5. Implementation Strategies and Practical Performance

Implementing randomized sparse update schemes depends critically on efficient support selection, batching, and hardware-parallel capabilities:

Efficient sampling: Top- $k$ or magnitude-based selection is often executed via partial sorting and is efficiently implementable on GPU architectures. For Bernoulli masks, random number generation is entirely parallel (Liu et al., 2022, Berman et al., 2023).
Caching and epoch-wise strategies: For sparse GNN adjacency matrices, caching sampled supports across several epochs leverages the empirical observation that active sets exhibit high temporal consistency (over $90\%$ overlap for $T \approx 10$ consecutive steps), saving up to $50\%$ of sampling overhead with negligible test accuracy impact (Liu et al., 2022).
Parallel execution: Mini-batch and hashing-based methods match the computation cost of updating one coordinate with that of many in parallel. On 56-core multicore setups, $5\%$ active neurons yield up to 31 $\times$ reduction in training time per epoch (Spring et al., 2016). Sparse update patterns naturally admit Hogwild!-style asynchronous stochastic optimization.
Empirical speedup and accuracy profiles: Randomized sparse update methods deliver operation-level speedups up to $11.6\times$ for single sparse operations and $1.3$– $1.6\times$ end-to-end speedups in GNN training for $10\%$ resource budget, with test accuracy loss under $0.3\%$ (Liu et al., 2022). In neural Galerkin schemes for PDEs, random sparse updating is up to $100\times$ faster or $100\times$ more accurate at fixed runtime versus dense-update baselines (Berman et al., 2023).

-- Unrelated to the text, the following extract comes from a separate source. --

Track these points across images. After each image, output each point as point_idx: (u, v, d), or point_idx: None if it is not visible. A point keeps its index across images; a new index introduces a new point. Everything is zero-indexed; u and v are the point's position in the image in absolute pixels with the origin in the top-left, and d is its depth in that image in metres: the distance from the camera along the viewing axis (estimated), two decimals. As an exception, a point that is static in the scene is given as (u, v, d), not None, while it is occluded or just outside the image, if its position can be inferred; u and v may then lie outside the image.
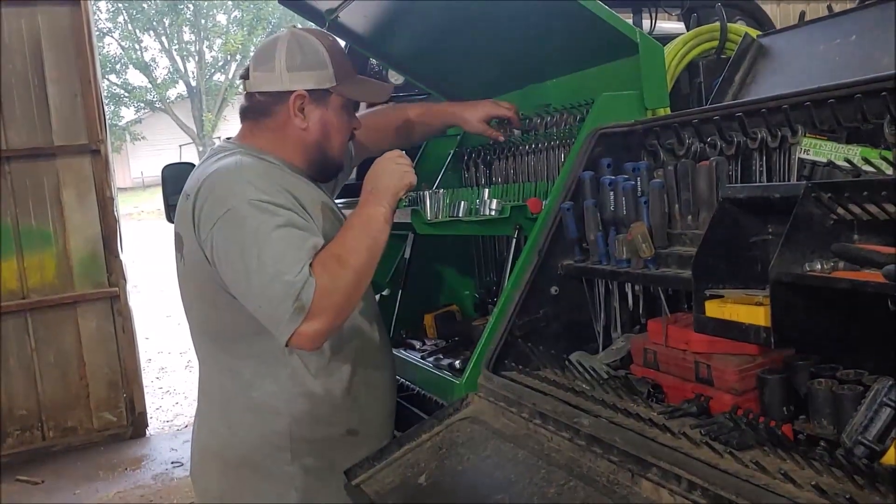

6. Extensions, Limitations, and Open Directions

Recent work highlights ongoing extensions and some limitations:

Block/generalized proximal updates: Randomized sparse updates generalize to primal-dual splitting, block-coordinate stochastic mirror descent, and distributed settings, using variance-reduced under-relaxation and unbiased randomization of complex primitive operators (Condat et al., 2022).
Nonuniform and adaptive sampling: Potential exists to further optimize sampling schedules (e.g., importance sampling based on row/feature norms), adapt batch sizes, and exploit momentum or variance reduction (Tondji et al., 2022).
Handling model and data heterogeneity: In federated and neural PDEs scenarios, randomization and sparsity serve the dual role of both computation and statistical regularization, but require careful tuning to prevent underfitting in highly heterogeneous settings (Berman et al., 2023, Isik et al., 2022).
Robustness and convergence: Although theoretical guarantees are well developed in convex settings, extensions to nonconvex objectives, rich data geometries, or weak/partial support estimation remain open, particularly in deep learning and over-parameterized models.

Randomized sparse updates have thus become a foundational principle for scalable computation in modern numerical and machine learning pipelines, enabling resource-aware, parallelizable, and theoretically controlled algorithms for a broad range of high-dimensional problems.